Task details> From the records below, transcribe exactly the lines that begin at the line with "fts = seq.fts.select('cds')" and end at the line with "If you want", both included.

Stored data entries:
'''
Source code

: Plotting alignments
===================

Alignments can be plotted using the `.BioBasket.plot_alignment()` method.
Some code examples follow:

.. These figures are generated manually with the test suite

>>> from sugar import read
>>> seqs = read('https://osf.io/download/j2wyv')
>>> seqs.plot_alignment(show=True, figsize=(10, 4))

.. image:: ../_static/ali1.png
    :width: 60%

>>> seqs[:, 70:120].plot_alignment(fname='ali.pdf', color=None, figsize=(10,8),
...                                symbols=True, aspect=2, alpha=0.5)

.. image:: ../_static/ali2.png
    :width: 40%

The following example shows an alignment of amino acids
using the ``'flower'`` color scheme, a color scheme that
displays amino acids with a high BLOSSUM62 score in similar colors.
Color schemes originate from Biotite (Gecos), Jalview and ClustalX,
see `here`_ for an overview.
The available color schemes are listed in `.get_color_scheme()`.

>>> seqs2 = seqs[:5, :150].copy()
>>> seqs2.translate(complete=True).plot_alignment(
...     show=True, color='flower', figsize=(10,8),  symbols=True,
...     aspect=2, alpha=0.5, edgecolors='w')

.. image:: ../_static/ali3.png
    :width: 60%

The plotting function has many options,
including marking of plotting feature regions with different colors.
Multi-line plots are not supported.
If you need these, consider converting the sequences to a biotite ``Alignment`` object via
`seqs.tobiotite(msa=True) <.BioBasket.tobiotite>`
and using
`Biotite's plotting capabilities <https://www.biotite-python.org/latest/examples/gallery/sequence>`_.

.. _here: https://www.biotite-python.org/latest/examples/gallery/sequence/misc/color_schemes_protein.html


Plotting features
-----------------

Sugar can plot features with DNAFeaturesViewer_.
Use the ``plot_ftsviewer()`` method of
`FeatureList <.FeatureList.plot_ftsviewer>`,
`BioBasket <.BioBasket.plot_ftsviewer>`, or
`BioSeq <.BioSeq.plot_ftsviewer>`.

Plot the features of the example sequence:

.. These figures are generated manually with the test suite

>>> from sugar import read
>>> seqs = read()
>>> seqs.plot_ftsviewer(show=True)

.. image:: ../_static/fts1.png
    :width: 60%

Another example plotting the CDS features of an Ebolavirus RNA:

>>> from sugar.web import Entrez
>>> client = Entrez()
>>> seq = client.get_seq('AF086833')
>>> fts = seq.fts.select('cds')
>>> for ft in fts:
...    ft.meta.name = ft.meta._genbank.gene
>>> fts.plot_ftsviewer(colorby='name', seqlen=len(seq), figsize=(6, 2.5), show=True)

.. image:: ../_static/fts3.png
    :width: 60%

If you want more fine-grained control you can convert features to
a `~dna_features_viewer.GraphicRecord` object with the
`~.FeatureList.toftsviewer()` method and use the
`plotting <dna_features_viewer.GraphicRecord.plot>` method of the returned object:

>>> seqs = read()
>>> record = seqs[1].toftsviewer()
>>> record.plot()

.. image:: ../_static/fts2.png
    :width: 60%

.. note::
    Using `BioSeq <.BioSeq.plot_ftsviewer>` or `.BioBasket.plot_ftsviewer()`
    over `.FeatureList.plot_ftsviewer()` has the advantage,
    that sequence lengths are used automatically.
'''
Your response>
>>> fts = seq.fts.select('cds')
>>> for ft in fts:
...    ft.meta.name = ft.meta._genbank.gene
>>> fts.plot_ftsviewer(colorby='name', seqlen=len(seq), figsize=(6, 2.5), show=True)

.. image:: ../_static/fts3.png
    :width: 60%

If you want more fine-grained control you can convert features to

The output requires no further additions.